Ante esta realidad, es imprescindible iniciar un proceso serio e independiente para la recuperación de activos como una de las principales políticas para castigar y consecuencialmente desalentar la actividad criminal mediante el castigo con prisión, el decomiso de los bienes y ganancias obtenidas por el aprovechamiento ilegal de los recursos de la nación y la consecuente inhabilitación de por vida en el ejercicio de cargos públicos para quién resulte culpable de estos crímenes. Seria un verdadero despropósito poner a cargo de recursos públicos a quien resulte culpable de delitos relacionados con la corrupción y crímenes transnacionales relacionados con lavado y tráfico. Es como poner a zamuro a cuidar carne.
La corrupción no sólo es un crimen común, es un crimen transnacional, especialmente cuando los actos delictivos, sus autores o sus efectos involucran a más de un país.
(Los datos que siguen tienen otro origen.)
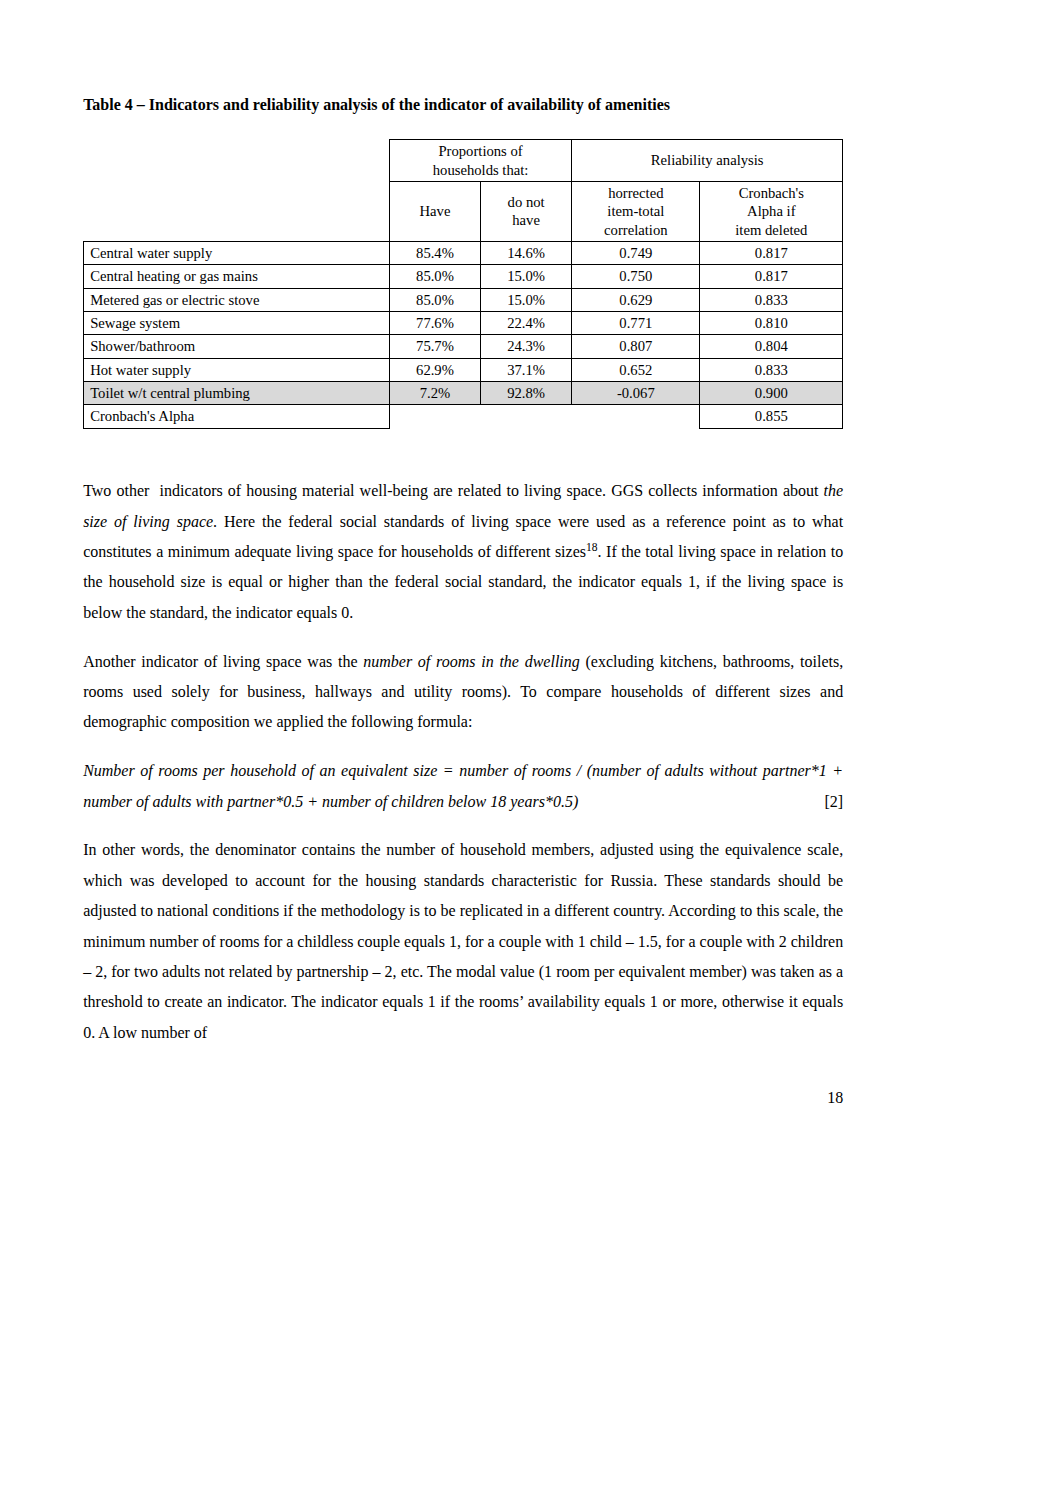Table 4 – Indicators and reliability analysis of the indicator of availability of amenities
| | Proportions of households that: | Reliability analysis |
| --- | --- | --- |
| Have | do not have | horrected item-total correlation | Cronbach's Alpha if item deleted |
| Central water supply | 85.4% | 14.6% | 0.749 | 0.817 |
| Central heating or gas mains | 85.0% | 15.0% | 0.750 | 0.817 |
| Metered gas or electric stove | 85.0% | 15.0% | 0.629 | 0.833 |
| Sewage system | 77.6% | 22.4% | 0.771 | 0.810 |
| Shower/bathroom | 75.7% | 24.3% | 0.807 | 0.804 |
| Hot water supply | 62.9% | 37.1% | 0.652 | 0.833 |
| Toilet w/t central plumbing | 7.2% | 92.8% | -0.067 | 0.900 |
| Cronbach's Alpha | | | | 0.855 |
Two other indicators of housing material well-being are related to living space. GGS collects information about the size of living space. Here the federal social standards of living space were used as a reference point as to what constitutes a minimum adequate living space for households of different sizes18. If the total living space in relation to the household size is equal or higher than the federal social standard, the indicator equals 1, if the living space is below the standard, the indicator equals 0.
Another indicator of living space was the number of rooms in the dwelling (excluding kitchens, bathrooms, toilets, rooms used solely for business, hallways and utility rooms). To compare households of different sizes and demographic composition we applied the following formula:
Number of rooms per household of an equivalent size = number of rooms / (number of adults without partner*1 + number of adults with partner*0.5 + number of children below 18 years*0.5)[2]
In other words, the denominator contains the number of household members, adjusted using the equivalence scale, which was developed to account for the housing standards characteristic for Russia. These standards should be adjusted to national conditions if the methodology is to be replicated in a different country. According to this scale, the minimum number of rooms for a childless couple equals 1, for a couple with 1 child – 1.5, for a couple with 2 children – 2, for two adults not related by partnership – 2, etc. The modal value (1 room per equivalent member) was taken as a threshold to create an indicator. The indicator equals 1 if the rooms’ availability equals 1 or more, otherwise it equals 0. A low number of
18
En 2026, la doctrina jurídica internacional reconoce que la corrupción a gran escala funciona como un motor que facilita otras actividades de la delincuencia organizada transnacional.
Y se considera un crimen transnacional bajo los siguientes criterios de la Convención de Palermo: cuando el soborno o la malversación se planea en un país, pero se ejecuta o tiene efectos sustanciales en otro, involucrando lavado de activos, movimiento de fondos saqueados a través de sistemas financieros globales lo que convierte el acto original en un delito transnacional, mediante la infiltración de redes, pues la corrupción permite que grupos criminales operen como "corporaciones" que diversifican actividades ilícitas cruzando fronteras
Siendo así, y para combatir jurídicamente este fenómeno que carcome como un cáncer a las sociedades, pensamos que resulta imperativo una propuesta de ley de repatriación de capitales para Venezuela, que debe incluir ciertos mecanismos, entre otros tipificar la "gran corrupción" como crimen de lesa patria y de lesa humanidad, debido a que la corrupción sistémica priva a la población de derechos básicos (salud, alimentación, educación e infraestructura adecuada) con ello, este mal endémico debe ser tratado con la gravedad de crímenes internacionales, permitiendo la jurisdicción universal para perseguir a los responsables en cualquier país.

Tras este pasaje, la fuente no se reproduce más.